Densitometric analysis
Scion Image Software (Frederick, MD, USA) was used to determine the density of the protein bands from Western blot analysis. The data are expressed as an arbitrary unit.
Statistical analysis
Analysis of variance and Student's t-test was used to compare the values of the test and control samples. Spearman's rank correlation analyses were used to confirm the relation between the level of the P-gp protein expression and NF-κB P65 expression level in DLBCL patients. All P-values are given as two-sided, P < 0.05 was considered to be a statistically significant difference. Data are represented as mean ± standard deviation (SD). Graphpad Prism software was used for statistical analysis, and all the experiments were done three times.
Results
Melatonin potentiated the epirubicin-mediated inhibition of cell proliferation
To investigate whether melatonin affects the cell proliferation inhibitor mediated by epirubicin, we examined the effects of melatonin or epirubicin alone or their combination on cell viability in SUDHL-10 and SUDHL-6 cell lines by CCK-8 assay. As shown in Fig. 1A, treatment with melatonin alone at the doses from 0 mM to 1.0 mM significantly inhibited cell viability in a dose-dependent manner in SUDHL-10 and SUDHL-6 cell lines respectively. Treatment of cells with epirubicin alone at the doses from 0 mg/L to 0.32 mg/L also suppressed DLBCL cell viability in a concentration-dependent manner (Fig. 1A). Besides, the co-treated with melatonin (1.0 mM) and various concentrations of epirubicin (0 mg/L to 0.32 mg/L) for 48 h markedly increased the epirubicin-mediated suppression of DLBCL cells viability as compared with epirubicin alone (Fig. 1A).
Fig. 1.
Effect of melatonin (MLT) and epirubicin (EPI) combination of DLBCL cells proliferation. (A) Human SUDHL-10 and SUDHL-6 cells were treated with MLT or EPI alone or their combination at the indicated doses. At 48 h after treatment, the cell viability was determined by a CCK8 assay. The cells treated with vehicle control DMSO were used as the referent group with cell viability set at 100%. (B) The IC50 values of EPI for cell viability inhibition in cells treated with or without MLT determined. The data were presented as mean ± SD of three separate experiments. The level of significant was indicated by *P < 0.05, **P < 0.01, ***P < 0.001.

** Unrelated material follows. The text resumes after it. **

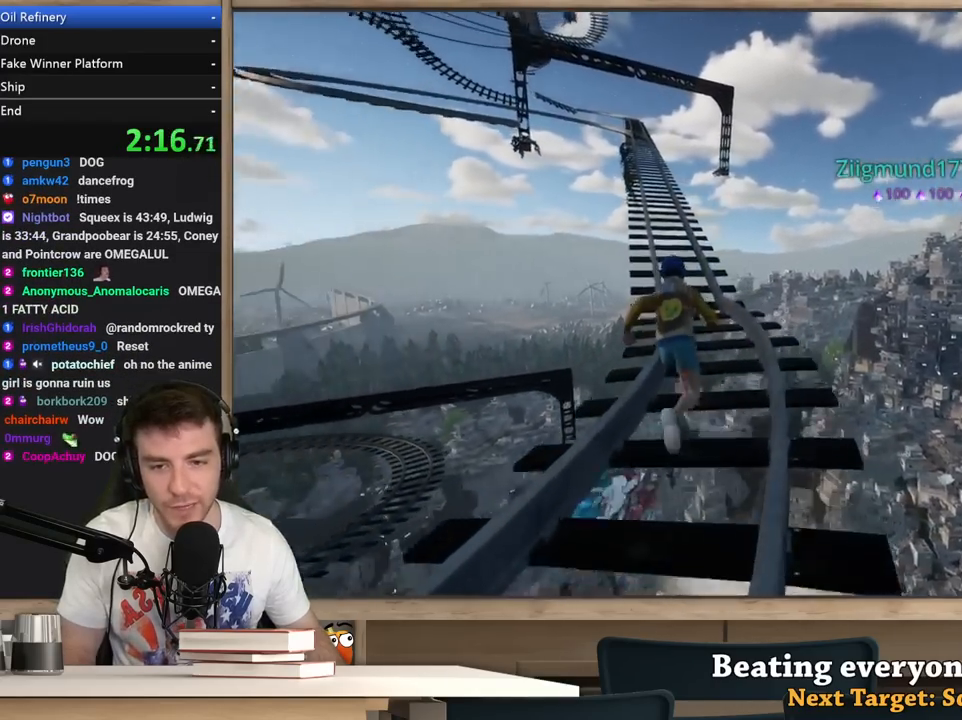
{"keys": ["shift", "w"], "mouse": [], "events": []}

Next, to evaluate the degree of melatonin and epirubicin combination-mediated the enhancement of the anti-proliferative effect, we analyzed the IC50 values of epirubicin in SUDHL-10 and SUDHL-6 cell lines treated with or without melatonin (1.0 mM). As shown in Fig. 1B, a combination of epirubicin with melatonin significantly decreased the IC50 value compared to the epirubicin action alone, IC50 folds reached 1.8 and 2.24 times in SUDHL-10 cells and SUDHL-6 cells respectively. The SUDHL-6 cells are more sensitive to melatonin than the SUDHL-10 cells. These results demonstrated that the combinational use of melatonin and epirubicin resulted in improved anti-proliferative effects in DLBCL cells compared with epirubicin treatment alone.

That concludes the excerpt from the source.